- [What is needed]:
Copy out the text lines of the data below word for word, from start to finish. Leave the pictures out of your answer.

- [Records to use]:
━━━━━━━━━━━━━━━━━━━━━━━━━━━━━━

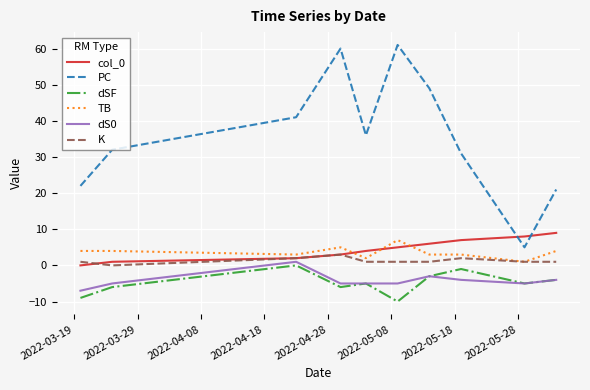

What is the smallest value displayed?

-10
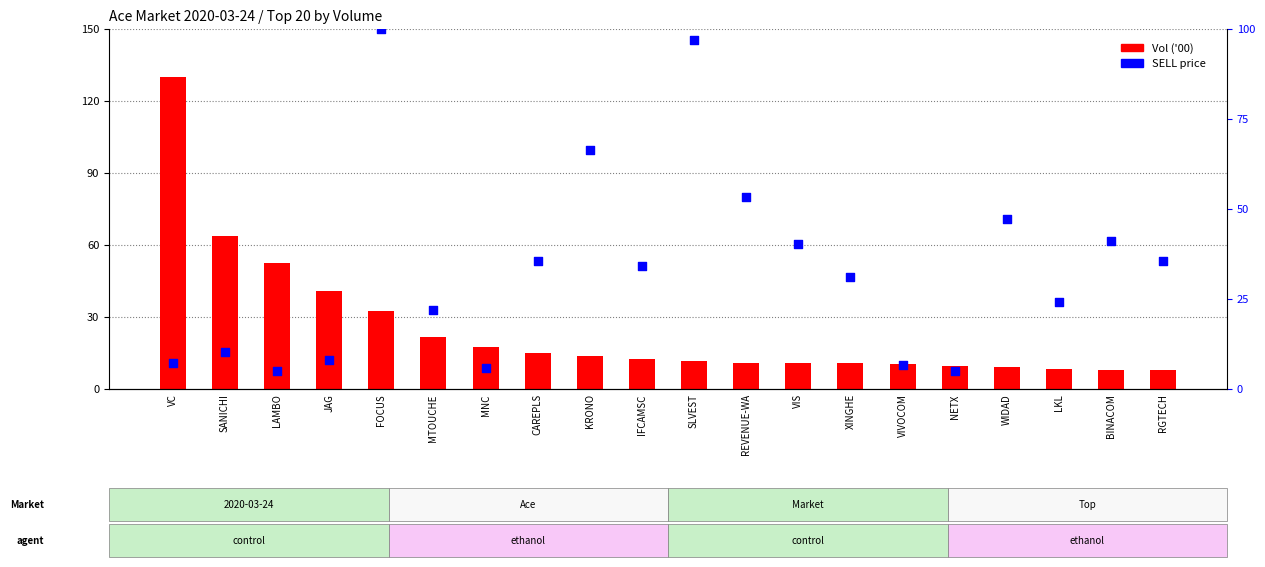

Which series reaches the maximum Y coordinate?

Vol ('00)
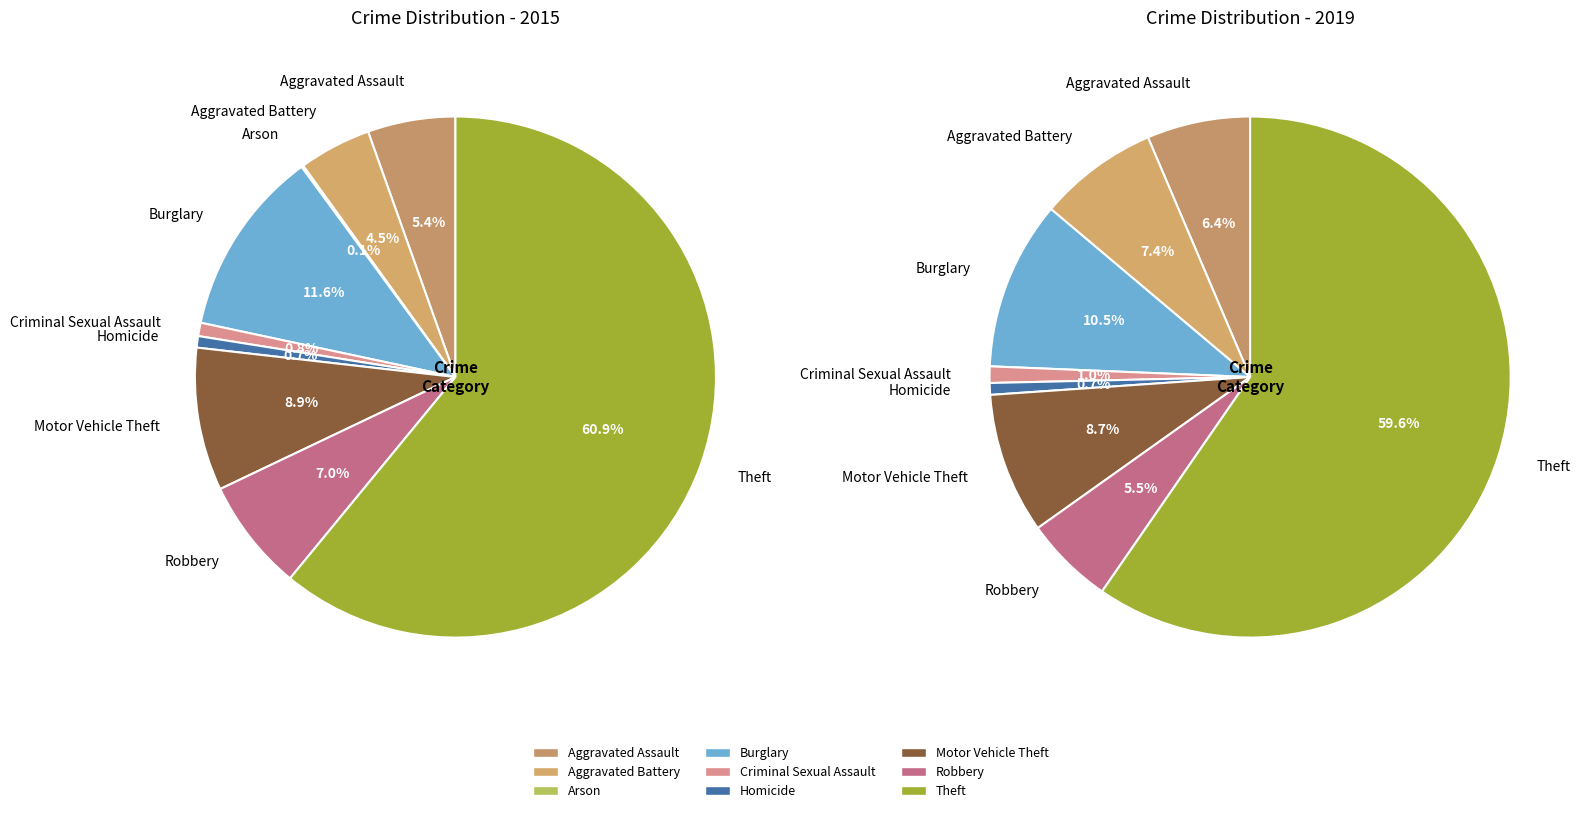

To the nearest percent, what is the combined percentage of Aggravated Assault and Motor Vehicle Theft?

14%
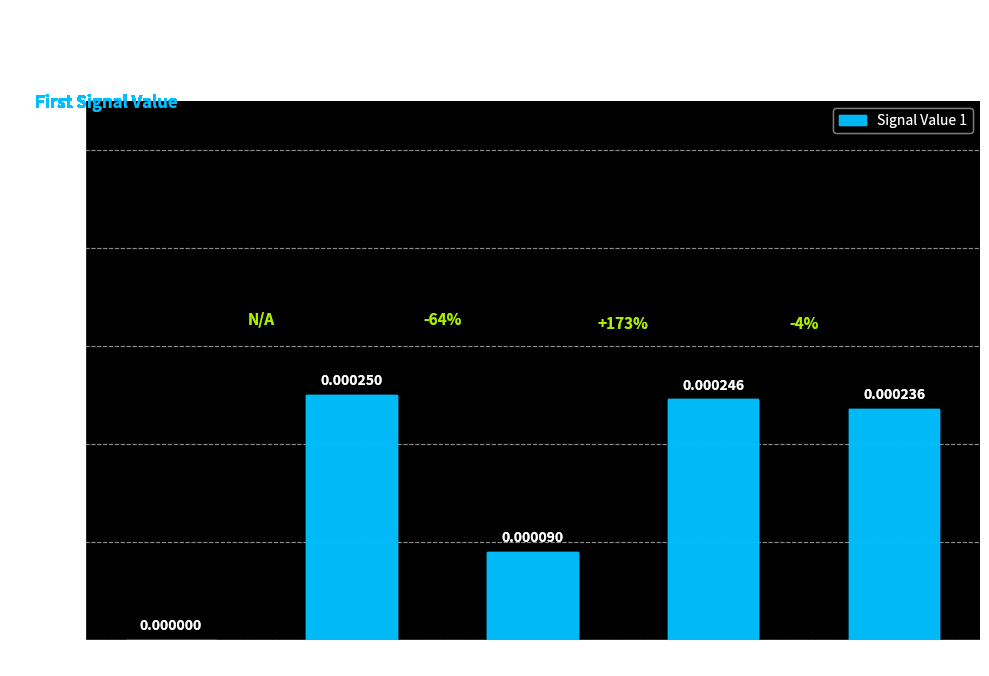

Between signal segment 4 and signal segment 1, which is larger?

signal segment 4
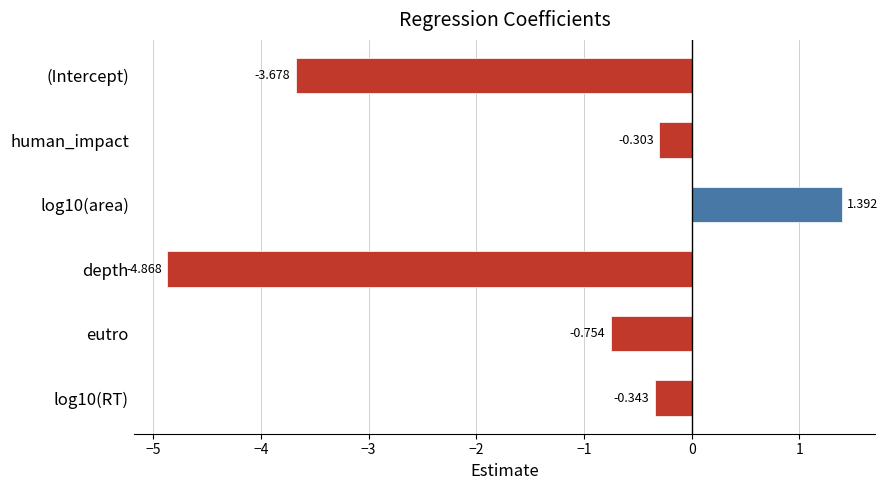

At which category does the chart reach its minimum across all series?

depth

━━━━━━━━━━━━━━━━━━━━━━━━━━━━━━

- [Problem solution]:
What is the smallest value displayed?

-10

Which series reaches the maximum Y coordinate?

Vol ('00)

To the nearest percent, what is the combined percentage of Aggravated Assault and Motor Vehicle Theft?

14%

Between signal segment 4 and signal segment 1, which is larger?

signal segment 4

At which category does the chart reach its minimum across all series?

depth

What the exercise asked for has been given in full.